* WHAT TO WORK ON:
Your answer must consist of the records below, reproduced exactly, with every picture removed.
====== DATA FOR ANALYSIS ======
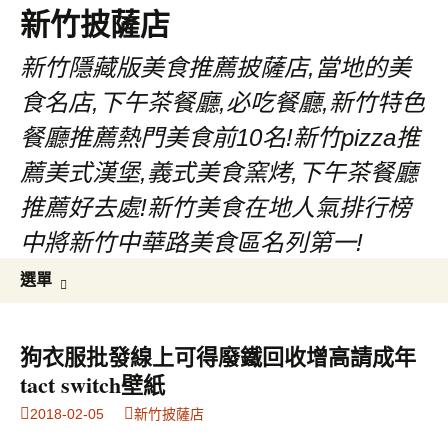
新竹披薩店
新竹隱藏版美食推薦披薩店,當地的美
食名店,下午茶餐廳,必吃餐廳,新竹特色
餐廳推薦熱門美食前10名!新竹pizza推
薦美式漢堡,義式美食窯烤,下午茶餐廳
推薦好去處!新竹美食在地人氣排行榜
中將新竹中華路美食區名列第一!
跳
搜
選單
至
尋
主
關
要
鍵
狗衣服批發線上可得廢鐵回收增高請成年
內
字:
tact switch壁紙
容
2018-02-05
新竹披薩店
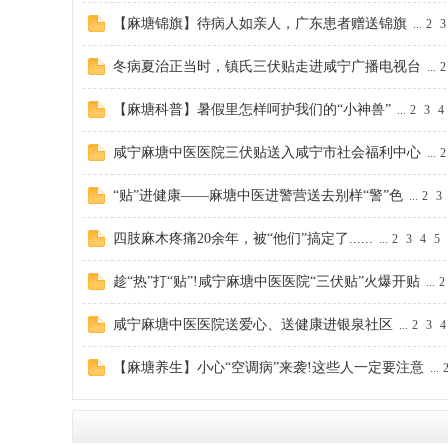
【麻塘锦旗】待病人如亲人，广东患者赠送锦旗
...
2
3
冬病夏治正当时，镇氏三伏贴走进咸宁广播电视台
...
2
【麻塘科普】暑假里怎样呵护我们的“小神兽”
...
2
3
4
咸宁麻塘中医医院三伏贴送入咸宁市社会福利中心
...
2
论
“贴”进健康——麻塘中医进警营送去别样“警”色
...
2
3
四肢麻木疼痛20余年，被“他们”搞定了......
...
2
3
4
5
趁“热”打“贴”!咸宁麻塘中医医院“三伏贴”火爆开贴
...
2
咸宁麻塘中医医院送爱心、送健康进银泉社区
...
2
3
4
【麻塘养生】小心“空调病”来袭!这些人一定要注意
坛
...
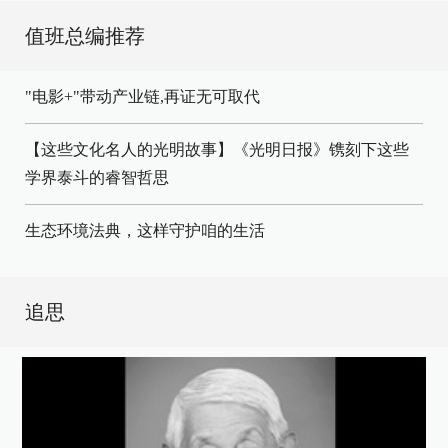
值班总编推荐
"电影+"带动产业链,再证无可取代
【这些文化名人的光明故事】《光明日报》镌刻下这些
学界泰斗的睿智哲思
生态环境法典，这样守护咱的生活
追思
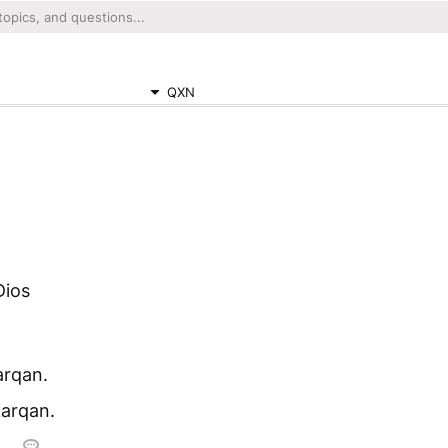
QXN
Dios
arqan.
karqan.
======
* ANSWER SECTION:
新竹披薩店
新竹隱藏版美食推薦披薩店,當地的美
食名店,下午茶餐廳,必吃餐廳,新竹特色
餐廳推薦熱門美食前10名!新竹pizza推
薦美式漢堡,義式美食窯烤,下午茶餐廳
推薦好去處!新竹美食在地人氣排行榜
中將新竹中華路美食區名列第一!
跳
搜
選單
至
尋
主
關
要
鍵
狗衣服批發線上可得廢鐵回收增高請成年
內
字:
tact switch壁紙
容
2018-02-05
新竹披薩店
【麻塘锦旗】待病人如亲人，广东患者赠送锦旗
...
2
3
冬病夏治正当时，镇氏三伏贴走进咸宁广播电视台
...
2
【麻塘科普】暑假里怎样呵护我们的“小神兽”
...
2
3
4
咸宁麻塘中医医院三伏贴送入咸宁市社会福利中心
...
2
论
“贴”进健康——麻塘中医进警营送去别样“警”色
...
2
3
四肢麻木疼痛20余年，被“他们”搞定了......
...
2
3
4
5
趁“热”打“贴”!咸宁麻塘中医医院“三伏贴”火爆开贴
...
2
咸宁麻塘中医医院送爱心、送健康进银泉社区
...
2
3
4
【麻塘养生】小心“空调病”来袭!这些人一定要注意
坛
...
值班总编推荐
"电影+"带动产业链,再证无可取代
【这些文化名人的光明故事】《光明日报》镌刻下这些
学界泰斗的睿智哲思
生态环境法典，这样守护咱的生活
追思
QXN
Dios
arqan.
karqan.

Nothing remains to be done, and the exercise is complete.